▸ **Instruções das tarefas**:
1: Indique se cada afirmação está de acordo com o excerto do debate, respondendo sim ou não e citando as palavras decisivas do excerto: (a) Os proponentes de todos os projetos discutidos partilham a mesma visão do mundo. (b) Hugo Lopes Soares reagiu com "Muito bem!". (c) Segundo Carlos Abreu Amorim, quem desempenha cargos políticos está sujeito a deveres de escrutínio pessoal.
2: Transcreva, por favor, a parte do excerto do debate que começa em "Como conciliar a" e termina em "(PSD): — Muito bem!".
3: Segundo o excerto do debate, sobre o que deve este debate provocar uma reflexão em todos?

▸ **Segmento do documento**:
Independentemente das diferenças de visão do mundo e das coisas que os proponentes de todos os

projetos que foram discutidos têm, todos estão imbuídos de um sentido meritório e salutar de melhorar o

funcionamento do sistema político e de retemperar a confiança dos portugueses e dos seus agentes políticos.

Contudo, este debate deve provocar, em todos nós, uma reflexão sobre algumas linhas de evolução que

devemos perspetivar para o nosso sistema político — esse será, talvez, o nosso maior repto.

Afinal, que mulheres e homens queremos nós como agentes políticos?

Deve, realmente, o sistema político ceder à tentação e evoluir mediante impulsos diretos e imediatos do

populismo mediático?

Como realizar o justo equilíbrio entre as exigências de transparência na vida pública e a refutação do

desenho ilusório de um político que a demagogia mediática quer necessariamente assético e

bacteriologicamente puro?

Como conciliar a existência de um sistema político que contenha os mecanismos institucionais capazes de

constranger os eventuais comportamentos abusivos com a ideia indispensável de que aqueles que escolhem

desempenhar cargos políticos não são, nem podem ser, cidadãos colocados, a priori e inevitavelmente, sob

suspeita pública e, por isso, fatalmente diminuídos na sua capacidade de exercício de direitos?

O Sr. Hugo Lopes Soares (PSD): — Muito bem!

O Sr. Carlos Abreu Amorim (PSD): — E isso, desde logo, porque estarão sujeitos a obrigações ativas e

passivas e a deveres de escrutínio pessoal que, com muita probabilidade, seriam considerados insuportáveis

para qualquer outro cidadão.

Entradas guardadas:
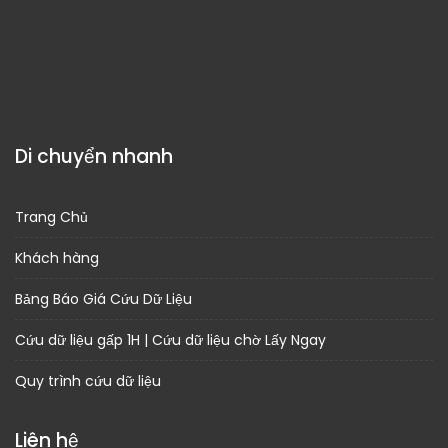
Di chuyển nhanh
Trang Chủ
Khách hàng
Bảng Báo Giá Cứu Dữ Liệu
Cứu dữ liệu gấp 1H | Cứu dữ liệu chờ Lấy Ngay
Quy trình cứu dữ liệu
Liên hệ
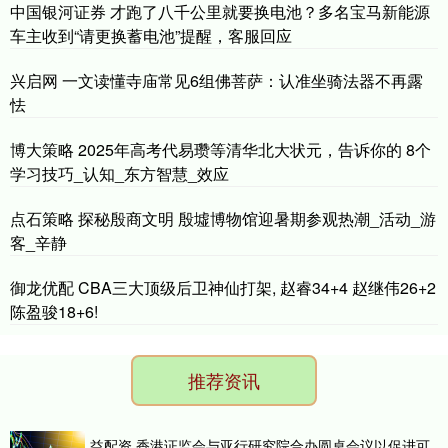
中国银河证券 才跑了八千公里就要换电池？多名宝马新能源
车主收到“请更换蓄电池”提醒，客服回应
兴启网 一文读懂寺庙常见6组佛菩萨：认准坐骑法器不再露
怯
博大策略 2025年高考代易瓒等清华北大状元，告诉你的 8个
学习技巧_认知_东方智慧_效应
点石策略 探秘殷商文明 殷墟博物馆迎暑期参观热潮_活动_游
客_辛静
御龙优配 CBA三大顶级后卫神仙打架, 赵睿34+4 赵继伟26+2
陈盈骏18+6!
推荐资讯
益配资 香港证监会与亚行研究院合办圆桌会议以促进可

▸ **Respostas**:
1:
(a) Não: "Independentemente das diferenças de visão do mundo e das coisas que os proponentes de todos os projetos que foram discutidos têm"
(b) Sim: "O Sr. Hugo Lopes Soares (PSD): — Muito bem!"
(c) Sim: "estarão sujeitos a obrigações ativas e passivas e a deveres de escrutínio pessoal"

2:
Como conciliar a existência de um sistema político que contenha os mecanismos institucionais capazes de

constranger os eventuais comportamentos abusivos com a ideia indispensável de que aqueles que escolhem

desempenhar cargos políticos não são, nem podem ser, cidadãos colocados, a priori e inevitavelmente, sob

suspeita pública e, por isso, fatalmente diminuídos na sua capacidade de exercício de direitos?

O Sr. Hugo Lopes Soares (PSD): — Muito bem!

3: Sobre algumas linhas de evolução que devemos perspetivar para o nosso sistema político.